Eine Wiederaufnahme der Exporte, die über die Pipeline zu Weltmarktpreisen verkauft werden, wäre ein Segen für die Aktionäre. Aus Sicht der Anleihegläubiger bietet die lange Erfolgsbilanz der Betreiber bei sehr konservativen Bilanzen und gläubigerfreundlichen Anleiherefinanzierungen jedoch oft einen ausreichenden Puffer, um die Preisvolatilität weiter zu erhöhen und gleichzeitig einen attraktiven Kupon zu verdienen.

1 J.P. Morgan CEMBI Broad Diversified Ukraine Index bzw. J.P. Morgan CEMBI Broad Diversified Index.

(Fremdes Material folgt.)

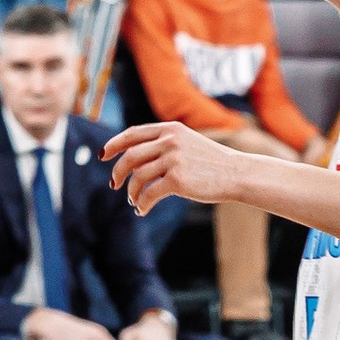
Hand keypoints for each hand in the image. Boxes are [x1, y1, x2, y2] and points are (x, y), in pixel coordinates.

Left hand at [102, 116, 239, 214]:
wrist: (236, 173)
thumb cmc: (210, 162)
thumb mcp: (186, 143)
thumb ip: (162, 146)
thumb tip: (131, 162)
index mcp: (169, 129)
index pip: (132, 134)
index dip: (114, 144)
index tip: (103, 155)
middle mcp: (169, 141)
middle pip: (130, 156)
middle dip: (118, 172)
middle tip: (114, 185)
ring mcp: (173, 159)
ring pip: (138, 177)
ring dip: (131, 191)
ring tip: (134, 201)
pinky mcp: (177, 179)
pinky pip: (149, 193)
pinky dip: (142, 203)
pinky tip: (142, 210)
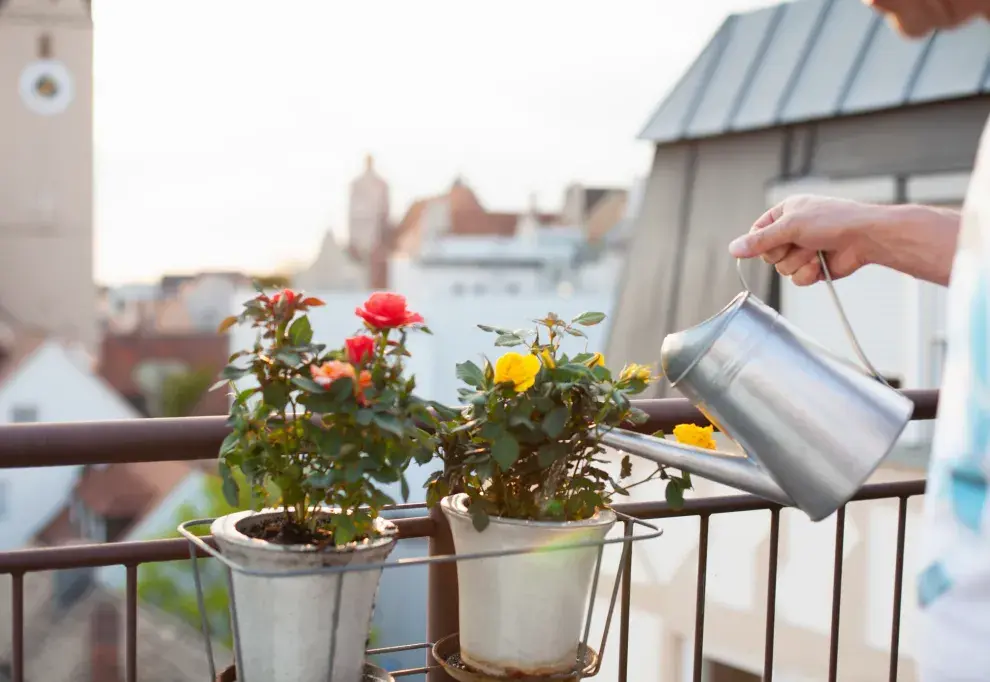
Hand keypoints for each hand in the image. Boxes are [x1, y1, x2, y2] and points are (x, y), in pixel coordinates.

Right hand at [728, 195, 883, 286]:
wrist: (865, 237)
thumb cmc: (834, 221)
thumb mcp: (790, 226)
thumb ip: (759, 240)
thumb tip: (733, 248)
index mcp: (785, 213)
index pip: (757, 232)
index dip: (758, 242)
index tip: (764, 244)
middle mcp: (792, 231)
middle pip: (768, 254)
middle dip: (784, 252)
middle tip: (800, 242)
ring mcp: (803, 250)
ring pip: (782, 268)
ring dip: (799, 262)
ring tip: (816, 250)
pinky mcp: (813, 267)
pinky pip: (796, 278)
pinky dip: (807, 273)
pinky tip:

Kehrt vom 28. Juni 2023 bis zum 28. Juni 2024 zurück.
2 „‚Sanktionsloch‘: Wie geheime Routen Russland mit westlicher Technologie und Konsumgütern versorgen“, The Guardian, 11. Juni 2024.
3 „Interview: Kasachstan diversifiziert die Ölexportrouten, um die Auswirkungen des Ukraine-Konflikts abzumildern“, S&P Global, 24. Mai 2023.
4 „Aserbaidschan könnte stillgelegte Schwarzmeer-Pipeline an kasachische Ölexporte vergeben: Quelle“, S&P Global, 11. Juni 2024.
5 „China gewinnt Ausschreibung für den Bau des neuen Schwarzmeer-Containerhafens in Georgien“, The Maritime Executive, 30. Mai 2024.
6 „Europäische Banken finden es schwierig, sich von Russland zu trennen“, Bloomberg, 15. Mai 2024.
7 „Der Irak sagt, dass die Wiederaufnahme der kurdischen Ölexporte ‚einige Zeit dauern wird'“, Bloomberg, 22. April 2024.

Kommentar zu Schwellenländeranleihen von Euart MacKerron, Research Analyst bei Aegon AM:

die Vielzahl geopolitischer Krisenherde seit der Pandemie – oder der Zeit der Polykrise, wie einige Kommentatoren sie genannt haben – hat sich direkter auf Schwellenländeranleihen ausgewirkt als auf andere festverzinsliche Anlagen, kommentiert Euart MacKerron, Research Analyst bei Aegon AM.